A novel economic dispatch in the stand-alone system using improved butterfly optimization algorithm

Abstract

Distributed renewable energy systems are now widely installed in many buildings, transforming the buildings into 'electricity prosumers'. Additionally, managing shared energy usage and trade in smart buildings continues to be a significant difficulty. The main goal of solving such problems is to flatten the aggregate power consumption-generation curve and increase the local direct power trading among the participants as much as possible. This study provides a coordinated smart building energy-sharing concept for smart neighborhood buildings integrated with renewable energy sources and energy storage devices within the building itself. This neighborhood energy management model's primary objective is to reduce the total power cost of all customers of smart buildings in the neighborhood by increasing the use of locally produced renewable energy. In the first stage, a group of optimum consumption schedules for each HEMS is calculated by an Improved Butterfly Optimization Algorithm (IBOA). A neighborhood energy management system (NEMS) is established in the second stage based on a consensus algorithm. A group of four smart buildings is used as a test system to evaluate the effectiveness of the suggested neighborhood smart building energy management model. These buildings have varying load profiles and levels of integration of renewable energy. In this paper, the proposed framework is evaluated by comparing it with the Grey Wolf optimization (GWO) algorithm and W/O scheduling cases. With applying GWO, the total electricity cost, peak load, PAR, and waiting time are improved with 3873.723 cents, 21.6005 (kW), 7.162225 (kW), and 87 s respectively for ToU pricing and 11217.57 (cents), 18.0425(kW), 5.984825 (kW), and 98 s respectively for CPP tariff. However, using the IBOA Improves the total electricity cost, peak load, PAR, and waiting time by 3850.61 (cents), 20.1245 (kW), 6.7922 (kW), and 53 s respectively, for ToU and 10595.8 (cents), 17.6765(kW), 5.83255(kW), and 74 s for CPP tariff.

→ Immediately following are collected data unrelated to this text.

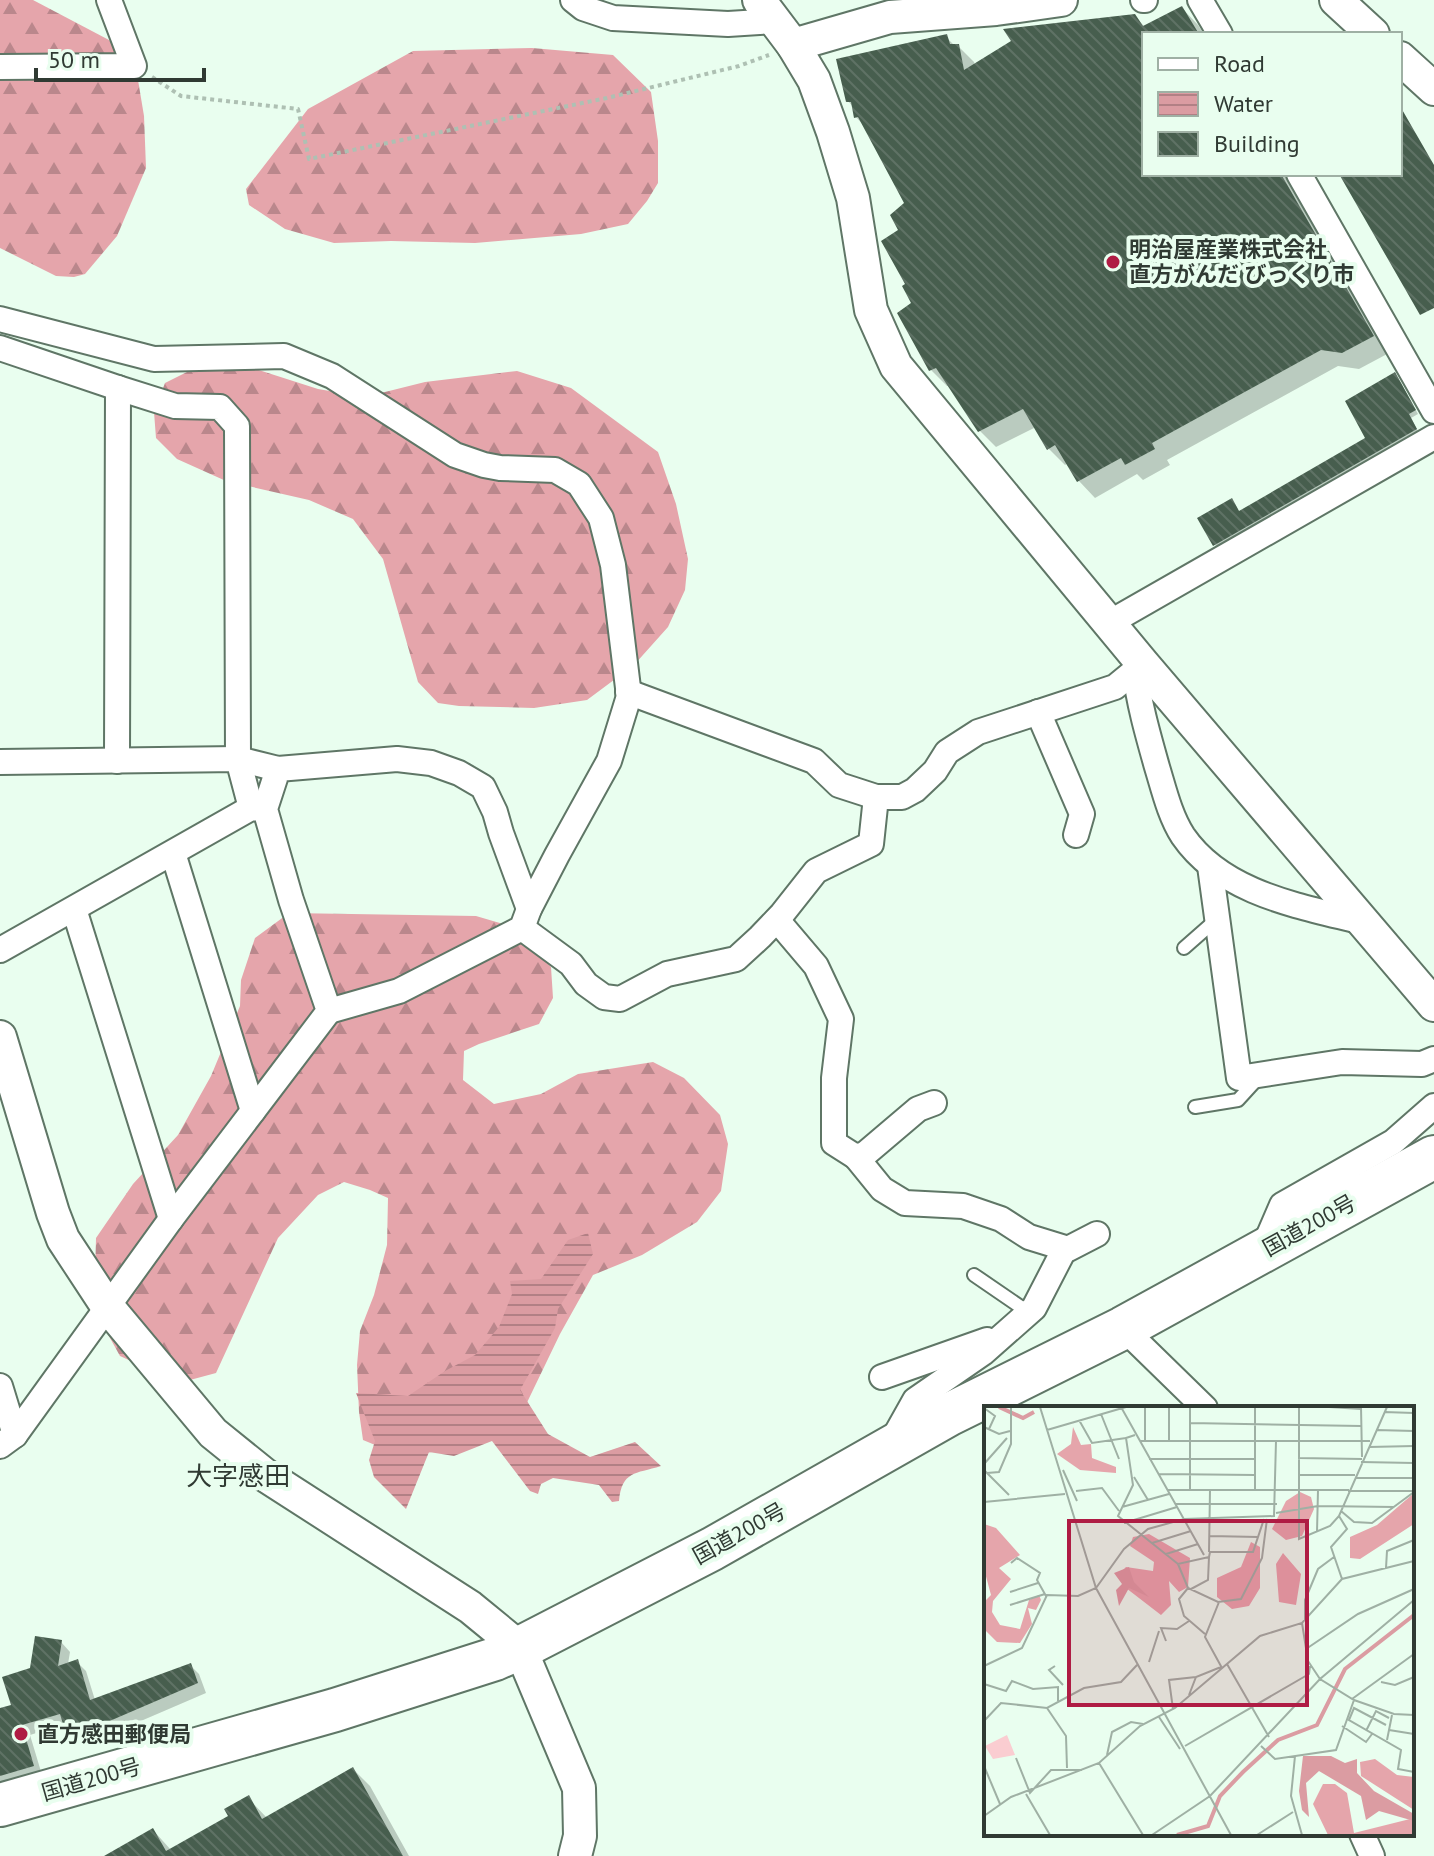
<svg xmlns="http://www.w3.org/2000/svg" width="1434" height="1856" viewBox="0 0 1434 1856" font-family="'PT Sans','Noto Sans JP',sans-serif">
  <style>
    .forest { fill: url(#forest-firs) }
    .water { fill: url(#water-rules) }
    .shadow { fill: #0003 }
    .building { fill: url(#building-back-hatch) }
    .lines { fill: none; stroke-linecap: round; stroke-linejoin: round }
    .service-casing { stroke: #5f7666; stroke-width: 16 }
    .minor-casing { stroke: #5f7666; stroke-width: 28 }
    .tertiary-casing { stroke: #5f7666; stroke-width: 36 }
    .trunk-casing { stroke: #5f7666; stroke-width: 46 }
    .path { stroke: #aec0b3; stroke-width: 4; stroke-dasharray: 4 4; stroke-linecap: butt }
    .service { stroke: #fff; stroke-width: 12 }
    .minor { stroke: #fff; stroke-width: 24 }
    .tertiary { stroke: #fff; stroke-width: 32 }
    .trunk { stroke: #fff; stroke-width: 42 }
    .poi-dot { fill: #af1c44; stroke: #e9feef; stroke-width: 3 }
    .labels { text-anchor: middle; stroke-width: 8; stroke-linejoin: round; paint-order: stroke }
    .poi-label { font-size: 22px; font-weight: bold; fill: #303a33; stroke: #e9feef; text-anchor: start }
    .street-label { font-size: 22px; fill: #303a33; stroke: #e9feef }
    .quarter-label { font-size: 26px; fill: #303a33; stroke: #e9feef }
    .inset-river { fill: none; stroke: #db9ca2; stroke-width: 4 }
    .inset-road { fill: none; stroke: #9fb0a4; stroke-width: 2 }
    .view { fill: #af1c44; fill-opacity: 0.15; stroke: #af1c44; stroke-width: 4 }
    .inset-edge { fill: none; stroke: #303a33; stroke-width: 4 }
  </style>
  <defs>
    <pattern id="forest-firs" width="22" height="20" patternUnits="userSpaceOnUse" patternTransform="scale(2)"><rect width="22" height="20" fill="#e5a5ab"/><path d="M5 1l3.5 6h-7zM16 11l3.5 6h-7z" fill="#ba878c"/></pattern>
    <pattern id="water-rules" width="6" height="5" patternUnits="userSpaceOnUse" patternTransform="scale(2)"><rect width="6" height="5" fill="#db9ca2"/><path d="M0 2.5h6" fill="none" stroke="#b28085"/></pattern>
    <pattern id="building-back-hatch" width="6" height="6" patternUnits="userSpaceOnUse" patternTransform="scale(2)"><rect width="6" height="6" fill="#475e4e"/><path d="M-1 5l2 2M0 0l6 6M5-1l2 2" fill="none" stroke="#5f7265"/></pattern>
  </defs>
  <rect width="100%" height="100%" fill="#e9feef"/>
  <g class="forest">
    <path d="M0,0H33L109,40L137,74L144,116L146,168L117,236L85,274L74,277L56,276L0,248Z"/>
    <path d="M532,48L613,55L651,92L658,141V183L647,201L628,224L581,234L475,243L391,241L334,243L285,229L249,205L246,189L308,109L413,51Z"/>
    <path d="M199,366L249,367L318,389L365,397L425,382L517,371L571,388L658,452L676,504L688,559L685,590L668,627L634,665L587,700L534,708L459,706L438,703L418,682L383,559L353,519L309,500L226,481L177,459L156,438L154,412L165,383Z"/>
    <path d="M289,913L476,916L513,927L551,967L553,998L539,1024L479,1044L464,1051L463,1080L494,1104L541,1094L578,1074L653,1062L684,1078L720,1115L728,1144L721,1191L697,1222L642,1255L593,1275L560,1334L520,1417L462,1447L420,1454H397L363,1440L359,1412L357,1365L360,1331L374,1295L387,1245L388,1198L370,1190L344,1182L318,1195L278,1238L216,1373L190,1380L159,1374L120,1356L105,1329L95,1277L96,1238L133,1184L178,1135L211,1076L240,1006L241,980L255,938Z"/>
  </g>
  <path class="water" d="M588,1233L593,1254L558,1309L555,1328L520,1390L548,1434L590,1457L635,1442L661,1466C635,1474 622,1471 619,1501L612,1502L599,1485L553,1478L541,1484L538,1494L530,1491L492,1441L454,1456L429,1452L406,1509L374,1477L369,1460L375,1441L356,1393L408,1396L445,1371L475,1355L499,1327L512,1294L510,1281L541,1279L568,1240Z"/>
  <g class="shadow">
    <path d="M1182,8L1198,25L1204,34H1144V174H1285L1389,353L1359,369L1338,366L1167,460L1170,465L1143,480L1137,474L1095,498L1079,481L1068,463L1065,465L1049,449L1036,427L996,447L979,430L950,386H947L931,370L907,285L901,230L906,203L865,127L856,117L854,108L848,101L946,37L955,46H958L974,62L975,65L1134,16L1145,27Z"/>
    <path d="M1398,378L1418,414L1411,418L1419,433L1218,548L1215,545L1235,504L1240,513L1368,438Z"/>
    <path d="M61,1642L70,1652L68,1664L77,1662L86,1671L95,1700L190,1665L199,1674L206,1693L106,1736L107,1738L86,1745L81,1741L77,1742L68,1733L65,1724L30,1735L42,1775L0,1787V1710L13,1706L32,1670Z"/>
    <path d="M353,1769L370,1786L409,1856H122L153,1830L171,1850L230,1817L248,1798L267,1818Z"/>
  </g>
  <g class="building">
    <path d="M1182,6L1199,34H1144V174H1281L1374,336L1342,353L1321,350L1152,443L1155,449L1125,465L1121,458L1077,482L1055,445L1047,450L1023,409L978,432L936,368L929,371L897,313L911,303L902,286L905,284L881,241L898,230L890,215L904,203L858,117L854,118L851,102H846L836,59L947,34L950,44H959L964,70L1011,41L1003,29L1135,14L1143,26Z"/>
    <path d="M1400,106L1434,165V308L1420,315L1339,174H1400Z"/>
    <path d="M1395,372L1416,410L1409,414L1417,429L1213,546L1197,518L1232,498L1239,511L1365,438L1345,401Z"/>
    <path d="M35,1636L62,1640L58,1666L78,1659L90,1700L191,1663L198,1683L98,1726L99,1729L75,1737L73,1732L66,1734L60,1714L22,1725L34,1766L0,1776V1708L11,1705L2,1677L30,1668Z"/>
    <path d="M353,1767L403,1856H104L153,1828L166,1851L228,1816L224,1809L249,1795L262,1819Z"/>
  </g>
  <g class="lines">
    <defs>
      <g id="service">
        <path d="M1184,948L1217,919"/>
        <path d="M1195,1107L1238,1100L1259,1077"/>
        <path d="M974,1275L1028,1312"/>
      </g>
      <g id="minor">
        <path d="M573,0L583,8L613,18L728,24L775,21"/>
        <path d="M1143,0H1145"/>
        <path d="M1200,0L1220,34"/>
        <path d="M0,67L134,66L109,0"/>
        <path d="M1299,174L1434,411"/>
        <path d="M0,319L154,359L284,356L332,376L455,455L484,465L500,468L555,470L579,484L601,518L613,565L629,696L609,761L557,855L529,909L522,928L399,991L329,1011"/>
        <path d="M0,348L118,388L175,406L220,407L237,426L238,759L278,769"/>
        <path d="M1109,623L1434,437"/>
        <path d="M1135,671C1139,704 1148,735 1157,767C1164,790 1170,816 1183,836C1223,894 1300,906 1363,922"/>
        <path d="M628,692L814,761L839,785L876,797H902L915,790L935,771L947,752L978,732L1115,687L1143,664"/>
        <path d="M1038,712L1082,814L1076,835"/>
        <path d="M117,761L118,388"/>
        <path d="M0,762L238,759L251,808"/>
        <path d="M173,853L253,1111"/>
        <path d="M1210,866L1239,1078L1342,1062L1422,1064L1434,1059"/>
        <path d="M74,909L171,1219"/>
        <path d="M777,920L816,966L841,1019L834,1078V1143L856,1157L865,1154L918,1109L934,1103"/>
        <path d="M522,928L571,964L586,984L604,997L620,999L667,974L736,959L760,937L782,914L816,871L871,844L876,797"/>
        <path d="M0,950L251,808L265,809"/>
        <path d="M856,1157L882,1189L905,1203L963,1206L1001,1219L1029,1237L1068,1249L1097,1234"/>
        <path d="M1263,1249L1282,1205L1393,1142L1434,1106"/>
        <path d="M1123,1328L1205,1408"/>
        <path d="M882,1377L987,1340"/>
        <path d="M0,1386L15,1435"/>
        <path d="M892,1441L915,1400L983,1353L1034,1308L1065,1248"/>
        <path d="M0,1446L15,1435L171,1219L329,1011L291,900L265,809L278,769L397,759L431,763L459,773L483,787L495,812L501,833L529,909"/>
        <path d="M1362,1834L1372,1856"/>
      </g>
      <g id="tertiary">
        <path d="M759,0L793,45L814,80L833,132L853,198L871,310L896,366L1143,664L1434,1005"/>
        <path d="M1336,0L1373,34"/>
        <path d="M793,45L890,17L996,9L1061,0"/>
        <path d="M1400,58L1434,89"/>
        <path d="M0,1037L53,1213L63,1239L107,1306L213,1433L265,1475L470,1607L520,1648L579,1788L580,1836L575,1856"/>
      </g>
      <path id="trunk" d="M0,1805L335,1710L495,1659L520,1648L712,1549L948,1415L1123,1328L1434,1157"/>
    </defs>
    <use href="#service" class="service-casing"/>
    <use href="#minor" class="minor-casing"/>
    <use href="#tertiary" class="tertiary-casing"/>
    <use href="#trunk" class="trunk-casing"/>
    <path class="path" d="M152,77L181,96L298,109L309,159L607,98L739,66L769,55"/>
    <use href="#service" class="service"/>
    <use href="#minor" class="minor"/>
    <use href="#tertiary" class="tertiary"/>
    <use href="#trunk" class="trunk"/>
  </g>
  <g class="poi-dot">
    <circle cx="1113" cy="262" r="8"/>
    <circle cx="21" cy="1734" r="8"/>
  </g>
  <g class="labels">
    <g class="poi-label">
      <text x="1129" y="257">明治屋産業株式会社<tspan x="1129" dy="25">直方がんだ びっくり市</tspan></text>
      <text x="37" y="1742">直方感田郵便局</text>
    </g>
    <g class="street-label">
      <text transform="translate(1309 1225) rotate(-29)" y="8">国道200号</text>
      <text transform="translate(739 1533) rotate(-29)" y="8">国道200号</text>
      <text transform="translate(91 1779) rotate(-16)" y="8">国道200号</text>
    </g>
    <g class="quarter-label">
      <text x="238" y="1485">大字感田</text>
    </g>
  </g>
  <g transform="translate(984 1406)">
    <rect width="430" height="430" fill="#e9feef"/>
    <path d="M89,21L97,39L107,38L108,52L132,61V67L96,64L73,48L87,38ZM316,86L327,91L330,103L318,130L302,134L288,123L302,95ZM430,87V118L376,153L366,152V131L393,119ZM0,118L12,122L36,149L15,162L27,173L9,195L8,206L16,219L36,223L45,194L55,189L57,194L52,204L44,202L48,218L36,237L13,236L0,223V196L7,189L0,163ZM165,128L206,152L204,181L195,186L185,175L187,199L177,209L142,182L137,166L142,161L169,165L170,156L146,140L149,131ZM267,136L276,141V182L265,200L248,203L233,191V172L257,161ZM299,147L317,168L312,199L295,196L292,158ZM391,353L413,369L430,371V404L377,370L376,356ZM339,378H351L363,387L370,427L430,412V429H344L329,398Z" fill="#e5a5ab"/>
    <path d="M23,329L31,349L9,353L1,340Z" fill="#facdd1"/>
    <path d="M145,161L150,176L165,191L145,182L135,200L132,184L138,178L130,167ZM319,350H347L361,357L373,353V367L390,385L430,408V415L395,405L382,414L377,390L335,365L322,377L325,411L318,404L315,385Z" fill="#db9ca2"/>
    <path class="inset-river" d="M15,1L39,12L50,6M193,429L224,420L236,390L259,366L294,334L333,319L361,263L430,209"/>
    <path class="inset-road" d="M56,1L112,182L247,429M137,1L220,149M161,1V35M185,1V35M315,1V133L346,120L355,110L403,1M345,1L377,3M377,1L378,51M0,2L11,10L5,23M400,6L430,7M117,8L135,53M95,14L108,37L142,32M206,17L377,20M0,21L15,28L26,25M63,24L142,1M392,24L430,25M151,29L142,32L149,79L134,110L194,158L225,151L224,174L207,183M155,35H386M385,41L430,40M314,52L378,53M165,53H271M377,56L430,57M0,58L23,32M0,64L25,89M79,64L93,95M3,67L15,66L27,38V1M175,68L271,69M314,69H371M150,71L164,94M371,72H430M206,83V1M271,83V1M183,84H365M92,85L118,82L135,105M364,85H430M0,96L81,88M191,98H293M138,101L185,88M357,105L370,116L388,117L430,86M292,107L334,100L410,101M355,110L363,123L347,141L358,173M140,117L193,101M333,126L334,84M226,130L274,131M168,137L207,125M225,146L226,84M182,148L214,138M225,151L226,146H269L280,113M27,157L33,152L56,167L53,174L62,190M194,158L204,182L234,196L257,193L278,152L283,113M402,162L403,145L430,134M204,182L195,193L200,210L221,228M26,186L54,177M235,196L221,231L238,262M26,199L61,188M321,214V194L334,163L350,151M318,217L324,255L336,273L370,294L410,308L430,309M182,235L177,222L193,223L205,215M322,243L374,208L430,183M165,256L175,225M243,258L285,331M0,260L38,242L63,189L94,190L112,182L140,143L164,123L200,113L290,110L292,35M71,260L65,264L79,279M397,276L411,279L430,271M0,278L22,285L28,275L49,283L74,281V295M205,289L212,271L237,261M368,293L430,248M63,302L82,330L83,362M189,303L185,274L212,271M175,311L196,343M0,315L17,297L63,302L100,282L137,276L153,259M402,319L370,302L365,314L417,344L414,363L430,366M358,320L382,336L388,328M405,324L430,328M382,325L392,305L405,312M403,334L408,309M201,340L325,268L326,260M277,340L291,353L352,344L370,294M123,349L128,326L147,316L159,318M311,350L307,390L318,429M32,352L46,387L67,364H98M115,357L159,429M0,360L16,398M42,388L66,429M0,410L27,391L115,357L156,320L191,302L276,230L318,217L358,173L430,155M168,429L226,390L336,273L430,194M273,429L309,406"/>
    <path class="view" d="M85,115H323V299H85Z"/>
    <rect width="430" height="430" class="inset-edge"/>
  </g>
  <rect x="1142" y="32" width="260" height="144" fill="#e9feef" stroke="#9fb0a4" stroke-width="2"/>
  <rect x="1158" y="58" width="40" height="12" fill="#ffffff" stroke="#9fb0a4" stroke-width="2"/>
  <text x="1214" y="72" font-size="24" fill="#303a33">Road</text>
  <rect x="1158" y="92" width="40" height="24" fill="url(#water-rules)" stroke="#9fb0a4" stroke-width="2"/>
  <text x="1214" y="112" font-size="24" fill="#303a33">Water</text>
  <rect x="1158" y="132" width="40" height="24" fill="url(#building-back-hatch)" stroke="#9fb0a4" stroke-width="2"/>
  <text x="1214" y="152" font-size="24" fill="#303a33">Building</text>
  <path d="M36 68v12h168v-12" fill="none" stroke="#303a33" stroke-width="4"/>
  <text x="48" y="68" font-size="24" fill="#303a33" stroke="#e9feef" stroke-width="6" paint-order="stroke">50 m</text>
</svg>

Also, it is noted that the run time is improved using GWO and IBOA by 13% and 47%, respectively, for ToU and 2% and 26% for CPP. However, the number of iterations required to obtain the optimal solution is reduced using the GWO and IBOA by 60% and 81% for ToU and 55% and 80% for CPP tariffs. The results show significant improvements obtained by applying just intelligent programming and management.